> Excerpt to read

Linaro Logo

Introducing Linaro 26.0

Rudy Shand

Rudy Shand

Monday, June 22, 202611 min read

Submit

Linaro Forge 26.0 introduces NCCL collective profiling in MAP and Performance Reports, giving full visibility into GPU-to-GPU communication at scale. We put it to the test on a multi-node cluster, read this blog and see what we found, with zero code changes required.

Introduction

We’re excited to announce the release of Linaro Forge 26.0. The headline feature of this release is the ability to profile NCCL collectives with Linaro MAP and Performance Reports, which now tracks the time spent in NCCL ops so far, the number of bytes that NCCL ops operate on per second and NCCL point-to-point/collective ops per second. Performance Reports now includes a dedicated NCCL section that report NCCL transfer rate and the time of underlying kernels, with a breakdown by NCCL op type.

Alongside our headline NCCL profiling feature, we have also made several improvements within the product. Most notably, We have extended the GDB multiplexing architecture to DDT, delivering up to 80% reduction in DDT memory usage. We have also added dedicated support for the Flux job scheduler, bringing Linaro Forge to the next-generation job scheduler that is being adopted across major HPC facilities. Finally, we have simplified debugging and profiling of non-MPI parallel jobs by adding in the command-line option --start-at-main for MAP, DDT and Performance Reports.

For more details on each of these features, please see the Linaro Forge user guide.

NCCL Collectives profiling with Linaro MAP

As distributed ML training scales across larger GPU clusters, the question that keeps coming up is: where is my training time actually going? The answer is increasingly within the GPU-to-GPU communication layer. Until now, that communication layer has been difficult to observe holistically at large scale.

NCCL (NVIDIA Collective Communications Library) is the communication backbone of distributed training on NVIDIA GPUs It handles gradient synchronisation, parameter gathering, and data redistribution using collective operations like AllReduce, AllGather and ReduceScatter. These collectives move data across GPUs over NVLink, NVSwitch, or InfiniBand. The performance of these collectives across nodes, has a direct impact on the training throughput.

Linaro MAP collects dedicated GPU-side communication metrics across all ranks. There are no code changes or recompilation of code required to use Linaro MAP or Performance Reports, giving you system-level context that enables you to easily fine-tune the distributed training performance across multiple nodes.

The goal of this blog is to demonstrate how to identify communication overhead between nodes, and optimise GPU utilisation in a multi-node, multi-GPU environment. By the end of this blog, you will have a practical understanding of how to profile distributed GPU workloads and the tools and techniques needed to get the most out of your multi-node setup.

Tuning nccl-tests with Linaro MAP

Let’s walk through a tuning exercise using NVIDIA’s nccl-tests suite — the standard benchmark that NCCL engineers use to establish baselines and validate tuning changes.

[Stored data]
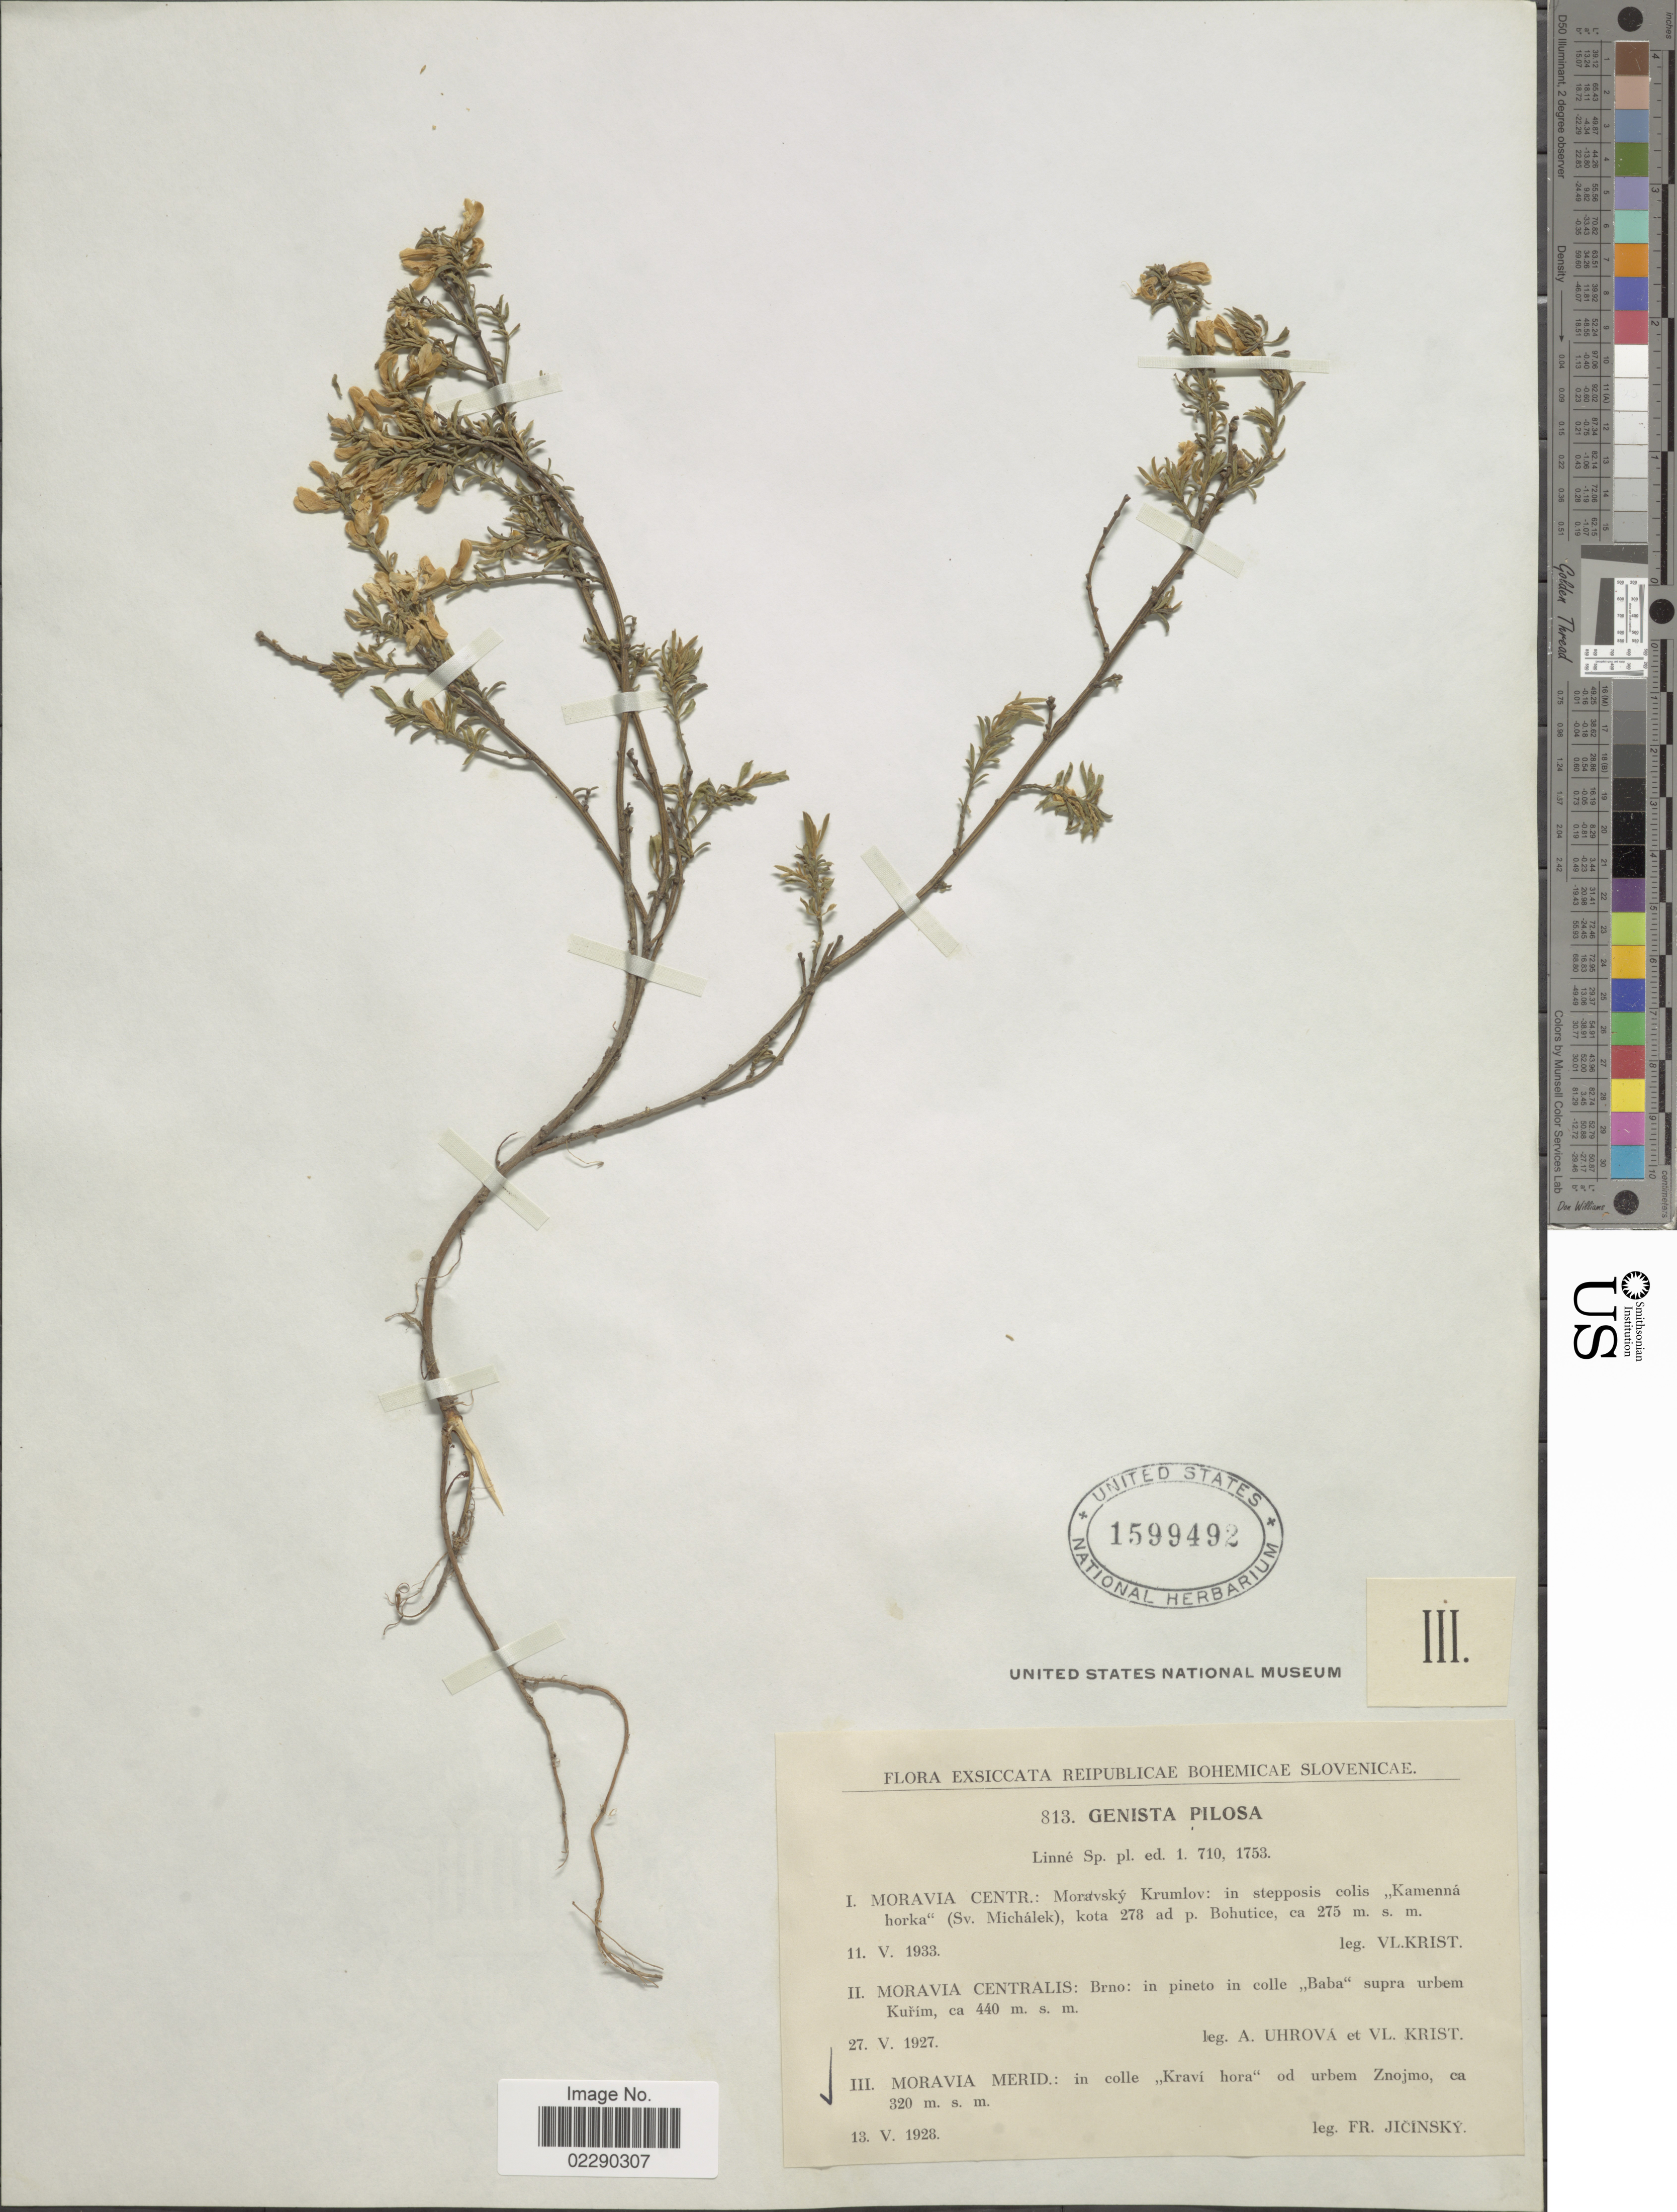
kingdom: Plantae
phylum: Tracheophyta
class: Magnoliopsida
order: Fabales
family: Fabaceae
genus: Genista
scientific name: Genista pilosa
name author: L.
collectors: B. Jicinsky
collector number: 813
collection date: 1928-05-13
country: Czechia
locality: Reipublicae Bohemicae Slovenicae, Moravia Merid., in colle Kravi hora od urbem Znojmo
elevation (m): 320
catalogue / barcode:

> To-do list
(1) Based on the Linaro Forge 26.0 announcement, decide whether each statement agrees with it: (a) the reduction in DDT memory usage comes from extending the GDB multiplexing architecture to DDT; (b) code must be recompiled before Linaro MAP can be used; (c) the --start-at-main option was added for MAP only. Give yes or no for each, with the deciding words of the text quoted exactly.
(2) Give a continuation of the Linaro Forge 26.0 announcement, picking up after its last sentence.

> Responses by task
(1)
(a) Yes: "We have extended the GDB multiplexing architecture to DDT, delivering up to 80% reduction in DDT memory usage"
(b) No: "There are no code changes or recompilation of code required to use Linaro MAP or Performance Reports"
(c) No: "by adding in the command-line option --start-at-main for MAP, DDT and Performance Reports"

(2)
Step 1: Build nccl-tests

1. git clone https://github.com/NVIDIA/nccl-tests.git

2. cd nccl-tests

3. make MPI=1

Step 2: Establish a Baseline

First, see what NCCL auto-selects by running with NCCL_DEBUG=INFO:

1. export NCCL_DEBUG=INFO

2. srun -n 8 --ntasks-per-node=4 \

3. ./build/all_reduce_perf -b 1G -e 1G -g 1 -n 300

The NCCL_DEBUG=INFO output will show you which algorithm and protocol NCCL selected in the output.

The following table summarises the characteristics of the NCCL algorithms and protocols explored in this blog. Under the hood, NCCL selects both an algorithm (which determines how data flows between ranks) and a protocol (which controls how data is transferred at the software level). The interplay between these two choices, combined with your specific interconnect topology and message sizes, is where tuning gains can be found.

For this blog, we focus exclusively on the Ring and Tree algorithms paired with the Simple and LL protocols. NCCL supports additional algorithms and protocols, but limiting our scope to these four combinations allows us to clearly demonstrate how each choice impacts AllReduce performance on a 2-node, 8-GPU Cray Slingshot-11 topology.

Step 3: Profile the Baseline with MAP

All that is required to obtain a MAP profile is to prepend map --profile to the srun command. This will run the benchmark as we did in step 2, but this time a MAP profile will be generated to obtain insights into the application.

1. map --profile srun -n 8 --ntasks-per-node=4" \

2. ./build/all_reduce_perf -b 1G -e 1G -g 1 -n 300

Open the resulting .map file to view the NCCL communication metrics, select Metrics → Preset: NCCL from the menu bar. This loads a curated set of NCCL specific metrics. These presets provide a focused view of the collective communication behaviour across all ranks.

However, NCCL metrics alone only tell part of the story. To build a more complete picture of your application’s performance, you can layer in additional metric presets or add individual metrics alongside the NCCL view. For example, selecting Metrics → Preset: GPU Power overlays GPU power consumption, allowing you to correlate GPU energy draw with NCCL collective activity.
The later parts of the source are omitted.